Material to process

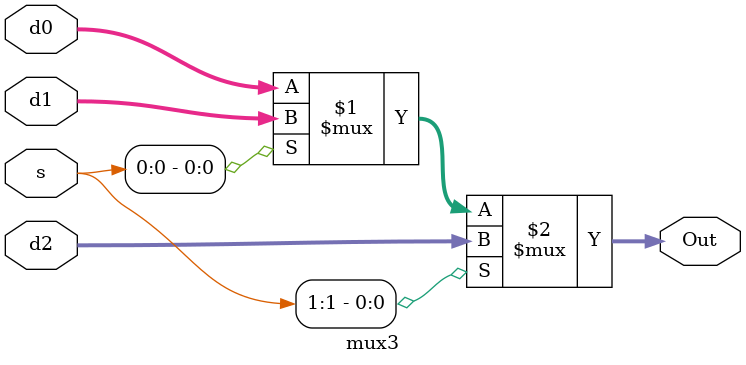
<source format=v>
module mux2 #(parameter WIDTH = 8)
             (input  [WIDTH-1:0] d0, d1, 
              input              s, 
              output [WIDTH-1:0] Out);

  assign Out = s ? d1 : d0; 
endmodule

module mux3 #(parameter WIDTH = 8)
             (input  [WIDTH-1:0] d0, d1, d2,
              input  [1:0]       s, 
              output [WIDTH-1:0] Out);

  assign  Out = s[1] ? d2 : (s[0] ? d1 : d0); 
endmodule


</source>
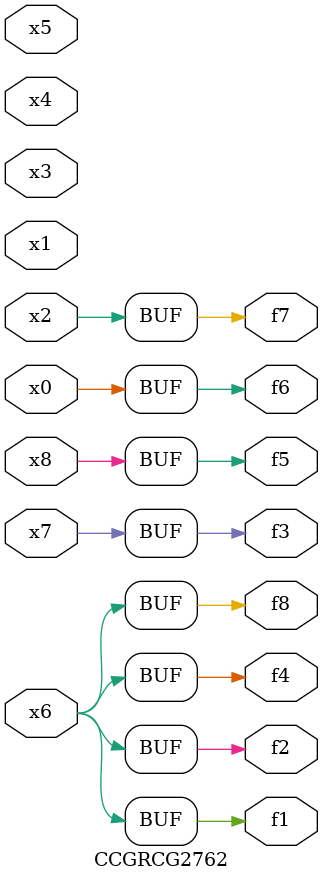
<source format=v>
module CCGRCG2762(
	input x0, x1, x2, x3, x4, x5, x6, x7, x8,
	output f1, f2, f3, f4, f5, f6, f7, f8
);
	assign f1 = x6;
	assign f2 = x6;
	assign f3 = x7;
	assign f4 = x6;
	assign f5 = x8;
	assign f6 = x0;
	assign f7 = x2;
	assign f8 = x6;
endmodule

</source>
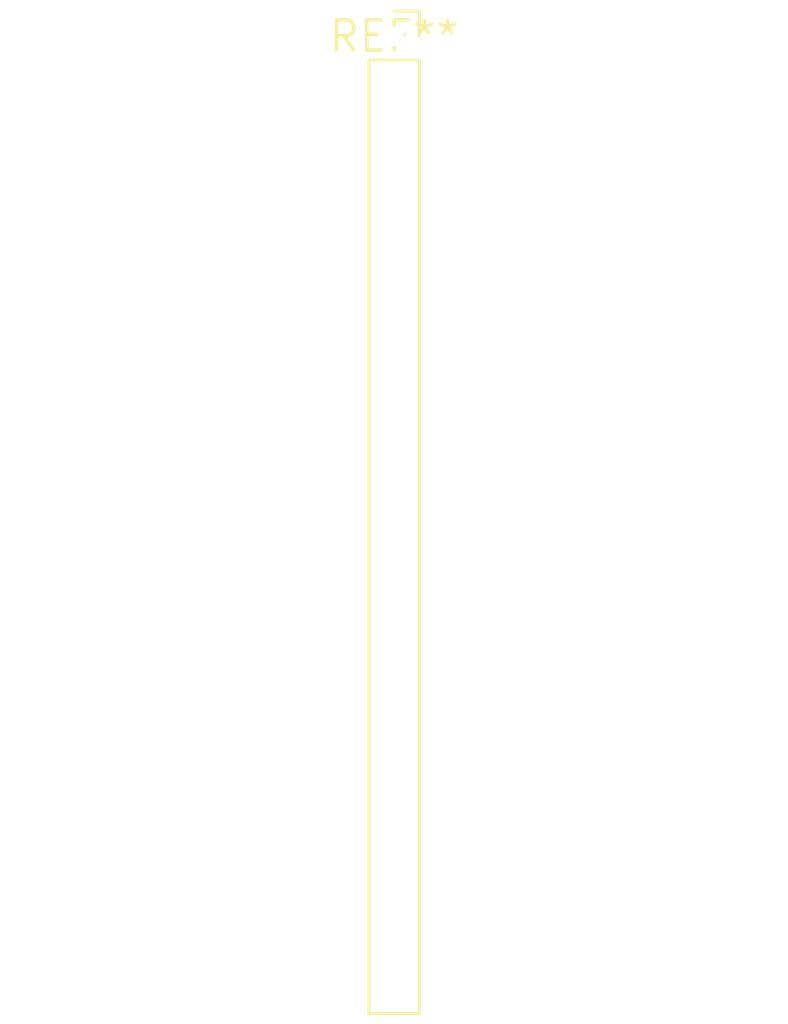
<source format=kicad_pcb>
(kicad_pcb (version 20240108) (generator pcbnew)

  (general
    (thickness 1.6)
  )

  (paper "A4")
  (layers
    (0 "F.Cu" signal)
    (31 "B.Cu" signal)
    (32 "B.Adhes" user "B.Adhesive")
    (33 "F.Adhes" user "F.Adhesive")
    (34 "B.Paste" user)
    (35 "F.Paste" user)
    (36 "B.SilkS" user "B.Silkscreen")
    (37 "F.SilkS" user "F.Silkscreen")
    (38 "B.Mask" user)
    (39 "F.Mask" user)
    (40 "Dwgs.User" user "User.Drawings")
    (41 "Cmts.User" user "User.Comments")
    (42 "Eco1.User" user "User.Eco1")
    (43 "Eco2.User" user "User.Eco2")
    (44 "Edge.Cuts" user)
    (45 "Margin" user)
    (46 "B.CrtYd" user "B.Courtyard")
    (47 "F.CrtYd" user "F.Courtyard")
    (48 "B.Fab" user)
    (49 "F.Fab" user)
    (50 "User.1" user)
    (51 "User.2" user)
    (52 "User.3" user)
    (53 "User.4" user)
    (54 "User.5" user)
    (55 "User.6" user)
    (56 "User.7" user)
    (57 "User.8" user)
    (58 "User.9" user)
  )

  (setup
    (pad_to_mask_clearance 0)
    (pcbplotparams
      (layerselection 0x00010fc_ffffffff)
      (plot_on_all_layers_selection 0x0000000_00000000)
      (disableapertmacros false)
      (usegerberextensions false)
      (usegerberattributes false)
      (usegerberadvancedattributes false)
      (creategerberjobfile false)
      (dashed_line_dash_ratio 12.000000)
      (dashed_line_gap_ratio 3.000000)
      (svgprecision 4)
      (plotframeref false)
      (viasonmask false)
      (mode 1)
      (useauxorigin false)
      (hpglpennumber 1)
      (hpglpenspeed 20)
      (hpglpendiameter 15.000000)
      (dxfpolygonmode false)
      (dxfimperialunits false)
      (dxfusepcbnewfont false)
      (psnegative false)
      (psa4output false)
      (plotreference false)
      (plotvalue false)
      (plotinvisibletext false)
      (sketchpadsonfab false)
      (subtractmaskfromsilk false)
      (outputformat 1)
      (mirror false)
      (drillshape 1)
      (scaleselection 1)
      (outputdirectory "")
    )
  )

  (net 0 "")

  (footprint "PinSocket_1x21_P2.00mm_Vertical" (layer "F.Cu") (at 0 0))

)

</source>
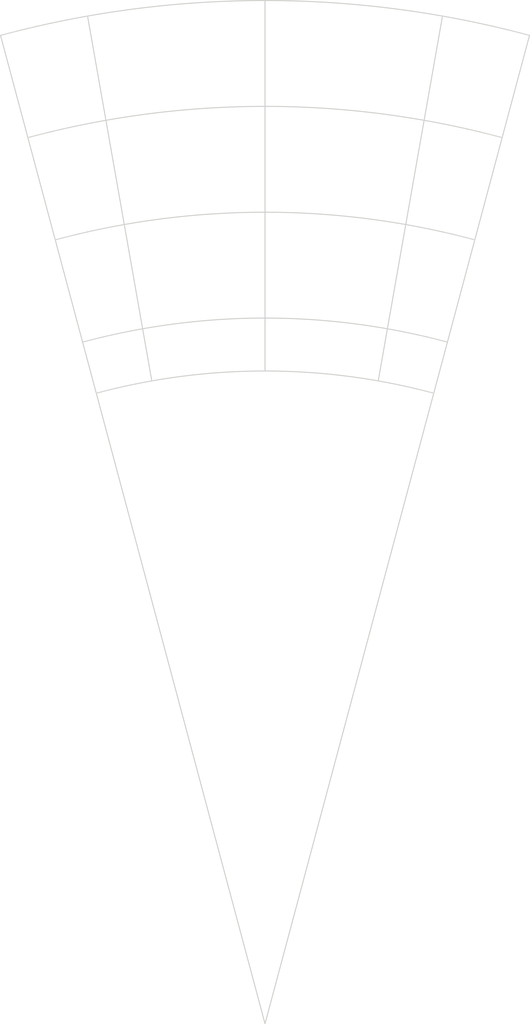
<source format=kicad_pcb>
(kicad_pcb (version 3) (host pcbnew "(2013-03-10 BZR 3992)-stable")
  (gr_line (start 0.000 -93.980) (end 0.000 -147.320) (angle 90) (layer Edge.Cuts) (width 0.15))
  (gr_line (start 16.319 -92.552) (end 25.582 -145.082) (angle 90) (layer Edge.Cuts) (width 0.15))
  (gr_line (start -16.319 -92.552) (end -25.582 -145.082) (angle 90) (layer Edge.Cuts) (width 0.15))
  (gr_line (start 24.324 -90.778) (end 38.129 -142.300) (angle 90) (layer Edge.Cuts) (width 0.15))
  (gr_line (start -24.324 -90.778) (end -38.129 -142.300) (angle 90) (layer Edge.Cuts) (width 0.15))
  (gr_arc (start 0.000 0.000) (end -24.324 -90.778) (angle 30.000) (layer Edge.Cuts) (width 0.15))
  (gr_arc (start 0.000 0.000) (end -26.296 -98.138) (angle 30.000) (layer Edge.Cuts) (width 0.15))
  (gr_arc (start 0.000 0.000) (end -30.240 -112.859) (angle 30.000) (layer Edge.Cuts) (width 0.15))
  (gr_arc (start 0.000 0.000) (end -34.185 -127.579) (angle 30.000) (layer Edge.Cuts) (width 0.15))
  (gr_arc (start 0.000 0.000) (end -38.129 -142.300) (angle 30.000) (layer Edge.Cuts) (width 0.15))
  (gr_line (start -24.324 -90.778) (end 0.000 0.000) (angle 90) (layer Edge.Cuts) (width 0.15))
  (gr_line (start 0.000 0.000) (end 24.324 -90.778) (angle 90) (layer Edge.Cuts) (width 0.15))
)

</source>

Exercise directions
In the listing above, each line with the word "Adhes" is to be copied out.

Solution for this exercise
    (32 "B.Adhes" user "B.Adhesive")
    (33 "F.Adhes" user "F.Adhesive")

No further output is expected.